But this week's discussion went into uncharted territory:
- One woman's deceased mother-in-law visited her during Obon (the Japanese holiday honoring dead anscestors, so that makes sense). In the middle of the night, she heard her MIL approach her bedroom door and then felt her "eyebeams" staring at her through the wood. As she is accenting her vocabulary choice by making motions with her fingers from her eyes to across the room, I felt perplexed. "Eyebeams" didn't seem like the best word but I couldn't figure out a superior one, so "eyebeams" rested as is. However, now I have a vision of a laser-eyed decrepid Japanese grandma taking out my friend in her sleep. She swears she "felt no fear" but I really can't say the same.
- Her husband, the ghost's son, slept through the whole thing.

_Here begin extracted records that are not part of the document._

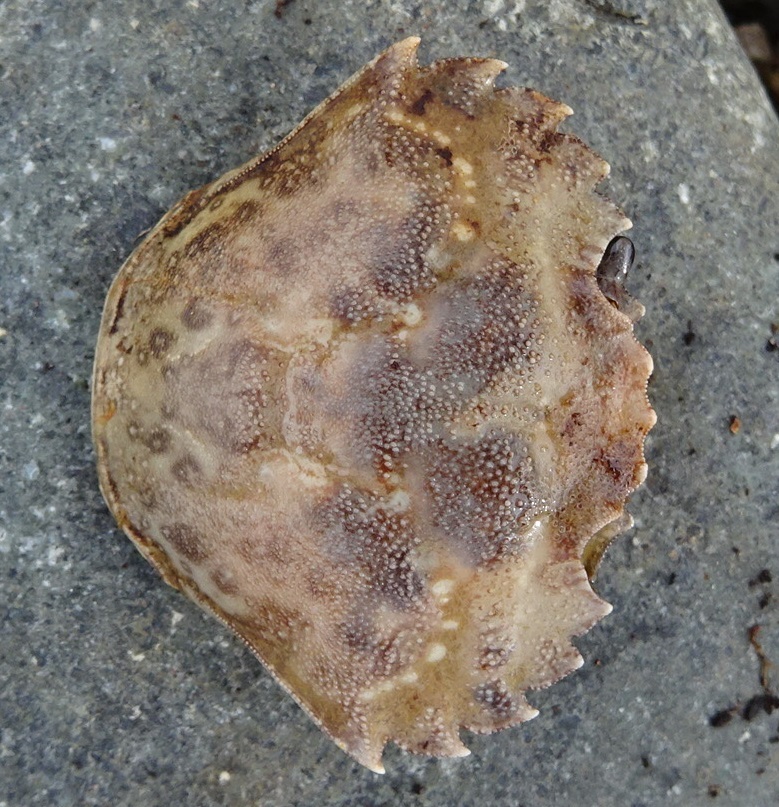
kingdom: Animalia
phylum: Arthropoda
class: Malacostraca
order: Decapoda
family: Carcinidae
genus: Carcinus
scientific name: Carcinus maenas
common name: European green crab
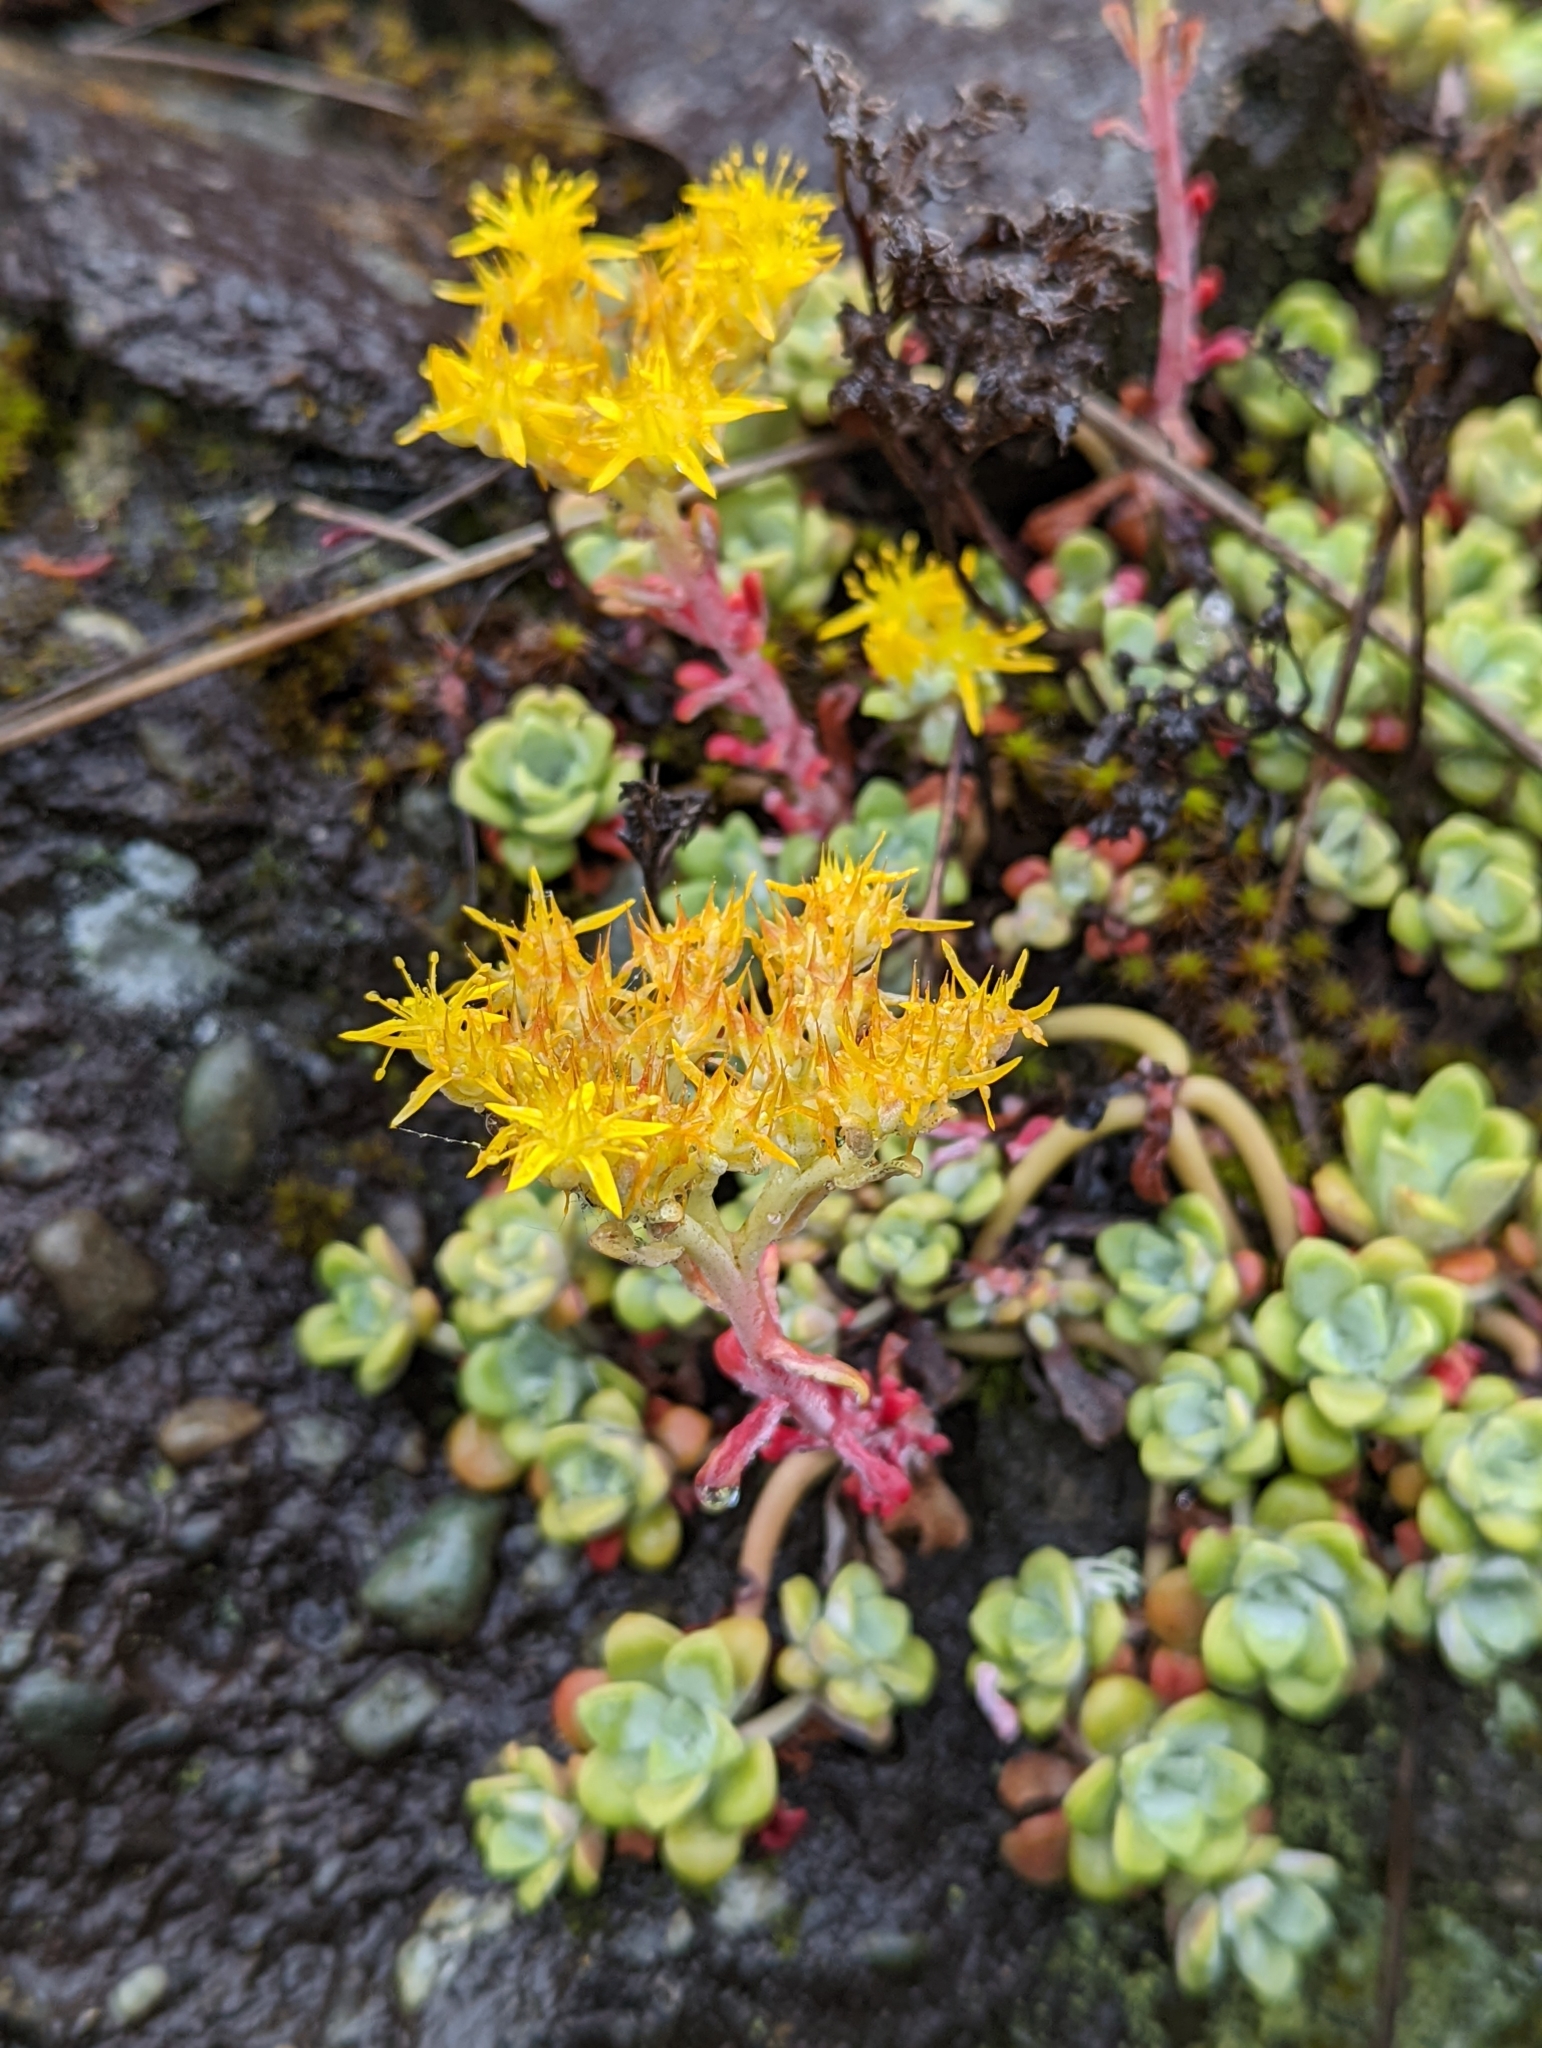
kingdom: Plantae
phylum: Tracheophyta
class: Magnoliopsida
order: Saxifragales
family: Crassulaceae
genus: Sedum
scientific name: Sedum spathulifolium
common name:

- Another woman, quite delicate and soft-spoken as well, launched into a story about an accidental run-in with her next door neighbor's son while walking her dog in the wee hours of the morning. After 29 years, he apparently has suddenly decided to start wearing women's clothes in public. She reported that he was wearing a "nice skirt" and "carrying a high quality handbag". People stopped examining their fingernails and started peppering her with questions. Although there are few American sexual/puritanical hangups in Japan, they love to hear about people behaving strangely.
- Yet another lady exclaimed that she had nothing to offer that week but then described the juicy gossip surrounding Mr. Hatoyama, the new Prime Minister, and his wife. Not only was Miyuki Hatoyama married to a lowly sushi bar owner in the states many years ago, but horror of horrors, she divorced him to marry the prime minister. Divorce is a big no-no in Japanese politics.
- ...and so is reporting extraterrestrial sightings. Mrs. Hatoyama, Japan's new First Lady, wrote a book twenty years ago called Very Strange Things I've Encountered, in which she swears her soul was transported to Venus via a "triangular-shaped UFO". This woman is Japanese and was raised in Japan. Did she miss the ubiquitous memo stating "the nail that sticks up is the first to get hammered down"?
Well, it's probably only a matter of time before it's revealed that the new Prime Minister is a cross-dresser and the collective cultural "eyebeams" zero in on his wife. When this story breaks in the main news outlets...please remember: You read it here first.